------ THE INPUT
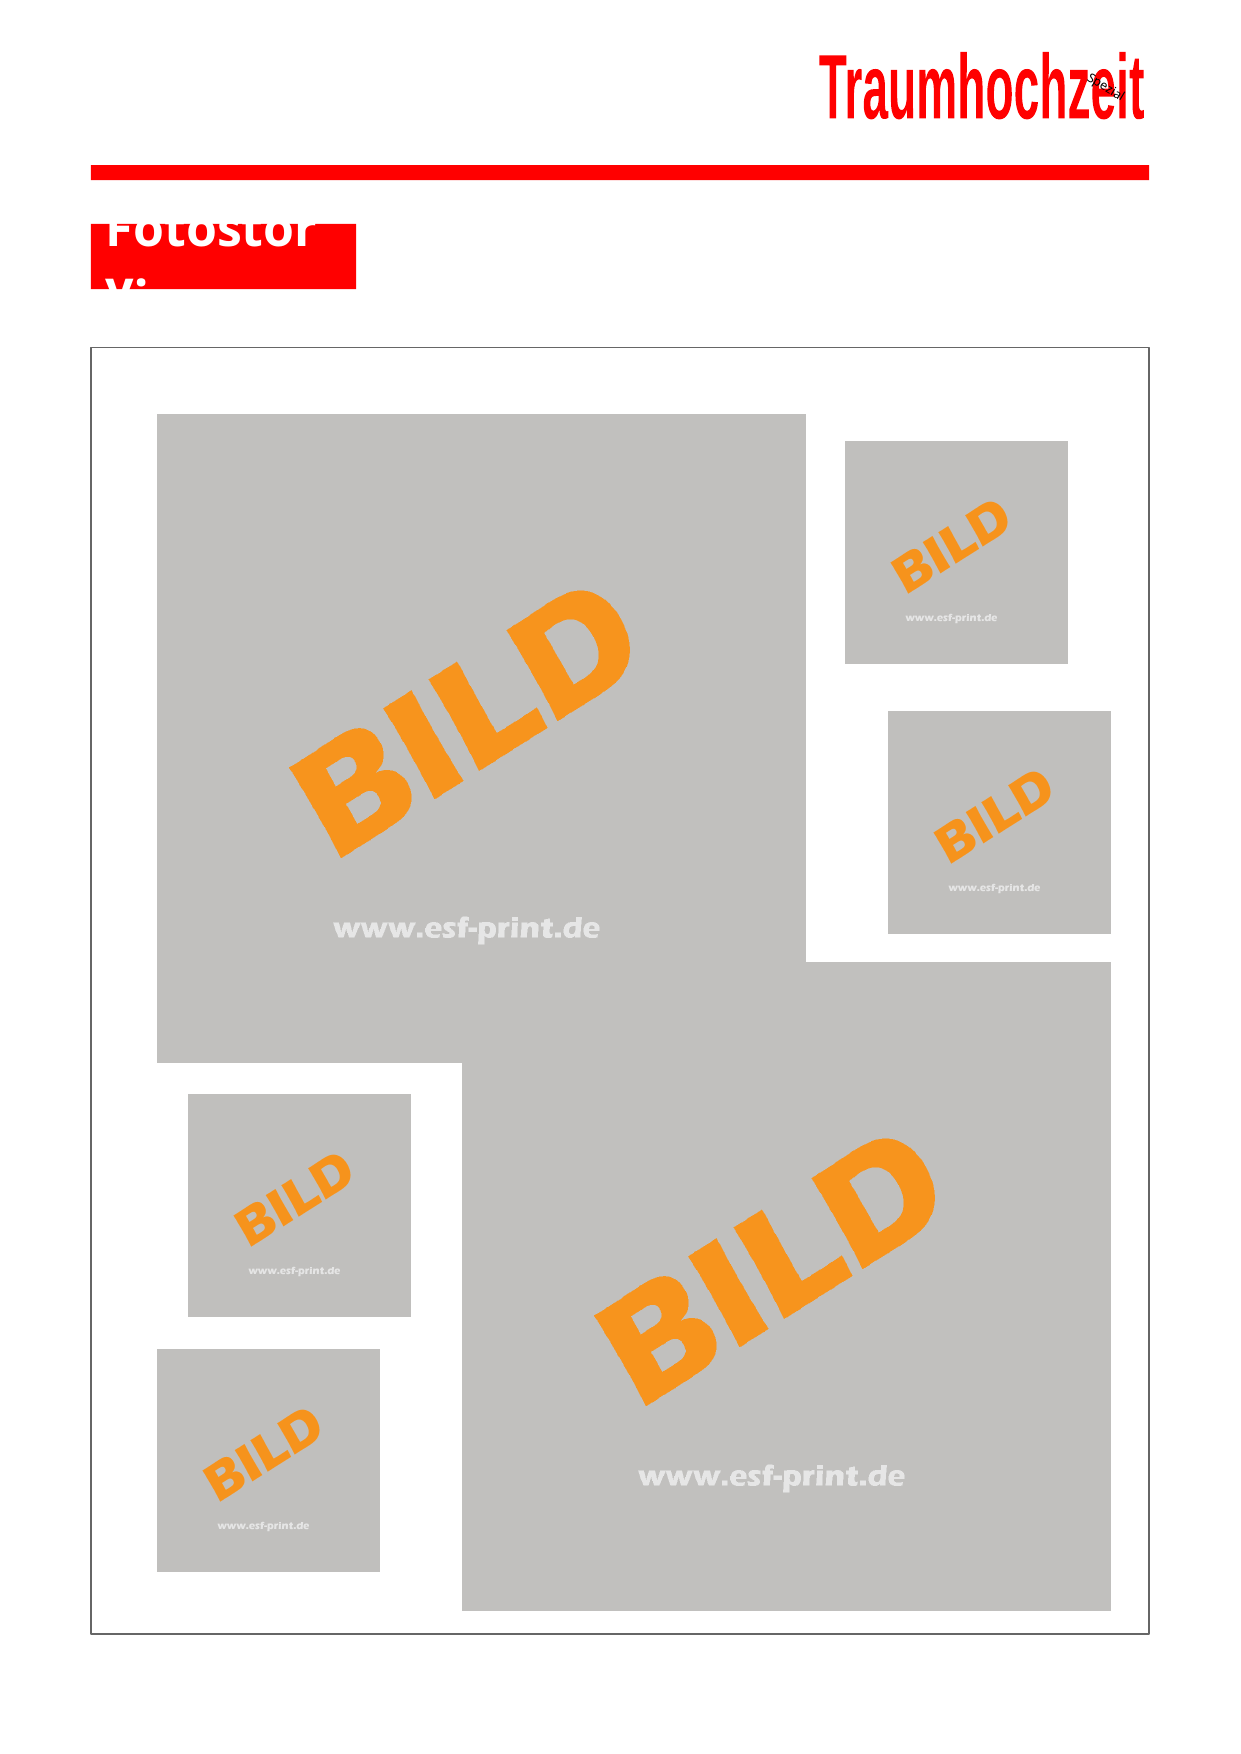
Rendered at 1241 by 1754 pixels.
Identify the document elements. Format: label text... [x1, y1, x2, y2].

text_box [90, 347, 1150, 1634]
picture [157, 1349, 380, 1572]
picture [845, 441, 1068, 664]
text_box Spezial [913, 0, 1241, 213]
text_box Fotostory: [90, 223, 357, 290]
picture [187, 1094, 411, 1318]
picture [888, 711, 1112, 934]
text_box [90, 165, 1150, 181]
picture [157, 414, 1112, 1611]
------------
**WHAT THIS TASK INVOLVES**
Return an exact transcription of the entries above, excluding each image.

**RESULT BELOW**
Rendered at 1241 by 1754 pixels.
Identify the document elements. Format: label text... [x1, y1, x2, y2].

text_box [90, 347, 1150, 1634]
picture [157, 1349, 380, 1572]
picture [845, 441, 1068, 664]
text_box Spezial [913, 0, 1241, 213]
text_box Fotostory: [90, 223, 357, 290]
picture [187, 1094, 411, 1318]
picture [888, 711, 1112, 934]
text_box [90, 165, 1150, 181]
picture [157, 414, 1112, 1611]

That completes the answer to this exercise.